WORK ORDER | Report every line in the records below that contains the string "LinkedIn", copying each such line in full. Treat the match as case-sensitive.

Extracted page text data:
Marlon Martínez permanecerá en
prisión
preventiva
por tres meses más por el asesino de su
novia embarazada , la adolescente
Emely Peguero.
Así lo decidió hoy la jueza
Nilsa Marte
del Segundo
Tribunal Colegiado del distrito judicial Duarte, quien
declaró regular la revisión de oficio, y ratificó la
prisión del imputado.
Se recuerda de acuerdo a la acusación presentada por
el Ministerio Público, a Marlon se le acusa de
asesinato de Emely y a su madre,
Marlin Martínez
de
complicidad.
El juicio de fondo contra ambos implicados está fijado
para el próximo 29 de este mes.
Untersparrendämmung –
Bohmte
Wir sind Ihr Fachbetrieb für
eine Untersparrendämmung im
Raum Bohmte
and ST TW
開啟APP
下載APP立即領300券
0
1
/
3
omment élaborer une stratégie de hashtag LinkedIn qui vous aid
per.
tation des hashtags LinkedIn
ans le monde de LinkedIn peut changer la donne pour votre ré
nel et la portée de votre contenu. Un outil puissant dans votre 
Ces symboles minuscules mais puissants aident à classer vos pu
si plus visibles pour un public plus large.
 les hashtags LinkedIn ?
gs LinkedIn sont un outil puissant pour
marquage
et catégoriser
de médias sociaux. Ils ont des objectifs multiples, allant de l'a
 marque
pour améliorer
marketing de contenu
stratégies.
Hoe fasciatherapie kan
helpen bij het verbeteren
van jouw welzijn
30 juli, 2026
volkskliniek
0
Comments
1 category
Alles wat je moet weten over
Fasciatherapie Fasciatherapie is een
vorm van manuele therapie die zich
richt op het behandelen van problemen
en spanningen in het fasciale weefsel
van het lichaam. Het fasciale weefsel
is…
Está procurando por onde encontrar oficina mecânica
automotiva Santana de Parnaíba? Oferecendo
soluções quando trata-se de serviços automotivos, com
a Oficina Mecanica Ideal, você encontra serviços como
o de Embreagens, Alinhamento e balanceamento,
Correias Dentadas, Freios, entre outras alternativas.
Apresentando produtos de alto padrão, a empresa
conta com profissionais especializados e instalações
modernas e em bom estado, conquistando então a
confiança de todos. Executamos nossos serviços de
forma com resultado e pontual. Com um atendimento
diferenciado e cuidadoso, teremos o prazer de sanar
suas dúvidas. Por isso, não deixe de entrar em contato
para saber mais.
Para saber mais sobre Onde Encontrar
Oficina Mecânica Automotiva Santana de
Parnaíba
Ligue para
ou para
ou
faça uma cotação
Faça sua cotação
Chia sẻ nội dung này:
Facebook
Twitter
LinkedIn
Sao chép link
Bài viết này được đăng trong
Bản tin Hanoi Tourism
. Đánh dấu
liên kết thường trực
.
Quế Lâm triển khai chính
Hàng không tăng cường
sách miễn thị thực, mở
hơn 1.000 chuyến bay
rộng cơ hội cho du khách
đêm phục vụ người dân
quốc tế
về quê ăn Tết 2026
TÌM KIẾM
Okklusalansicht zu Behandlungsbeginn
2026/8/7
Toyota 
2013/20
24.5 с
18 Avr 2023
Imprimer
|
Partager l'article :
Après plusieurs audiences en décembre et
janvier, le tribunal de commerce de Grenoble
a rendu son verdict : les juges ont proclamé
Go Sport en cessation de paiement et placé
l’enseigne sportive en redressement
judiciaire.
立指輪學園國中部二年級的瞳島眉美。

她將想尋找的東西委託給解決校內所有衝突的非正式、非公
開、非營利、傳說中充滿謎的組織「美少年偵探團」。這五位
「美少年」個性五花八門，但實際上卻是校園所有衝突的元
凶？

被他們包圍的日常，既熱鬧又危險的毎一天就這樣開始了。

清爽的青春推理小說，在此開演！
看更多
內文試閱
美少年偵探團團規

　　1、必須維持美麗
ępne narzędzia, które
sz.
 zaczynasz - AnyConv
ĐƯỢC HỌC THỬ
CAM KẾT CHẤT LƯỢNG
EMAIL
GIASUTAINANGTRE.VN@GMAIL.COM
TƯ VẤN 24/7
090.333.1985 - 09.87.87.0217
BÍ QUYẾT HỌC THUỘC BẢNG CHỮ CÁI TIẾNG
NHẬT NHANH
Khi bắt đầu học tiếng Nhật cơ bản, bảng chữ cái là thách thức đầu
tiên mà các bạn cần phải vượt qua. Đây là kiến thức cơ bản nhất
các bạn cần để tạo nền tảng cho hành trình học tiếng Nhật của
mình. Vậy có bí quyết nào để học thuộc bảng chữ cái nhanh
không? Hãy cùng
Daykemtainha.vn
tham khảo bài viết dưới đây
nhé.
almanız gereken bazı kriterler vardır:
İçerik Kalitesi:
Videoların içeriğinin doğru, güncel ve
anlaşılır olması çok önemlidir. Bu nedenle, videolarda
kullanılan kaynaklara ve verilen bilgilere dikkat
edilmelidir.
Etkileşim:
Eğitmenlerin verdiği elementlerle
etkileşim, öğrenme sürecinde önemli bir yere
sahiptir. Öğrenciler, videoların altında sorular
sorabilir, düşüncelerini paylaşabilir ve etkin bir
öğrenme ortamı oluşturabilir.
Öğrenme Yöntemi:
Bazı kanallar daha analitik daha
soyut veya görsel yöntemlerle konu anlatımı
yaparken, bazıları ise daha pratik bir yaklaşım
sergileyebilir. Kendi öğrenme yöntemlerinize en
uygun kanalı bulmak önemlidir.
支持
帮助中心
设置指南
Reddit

WRITTEN ANSWER |
omment élaborer une stratégie de hashtag LinkedIn qui vous aid
tation des hashtags LinkedIn
ans le monde de LinkedIn peut changer la donne pour votre ré
 les hashtags LinkedIn ?
gs LinkedIn sont un outil puissant pour
LinkedIn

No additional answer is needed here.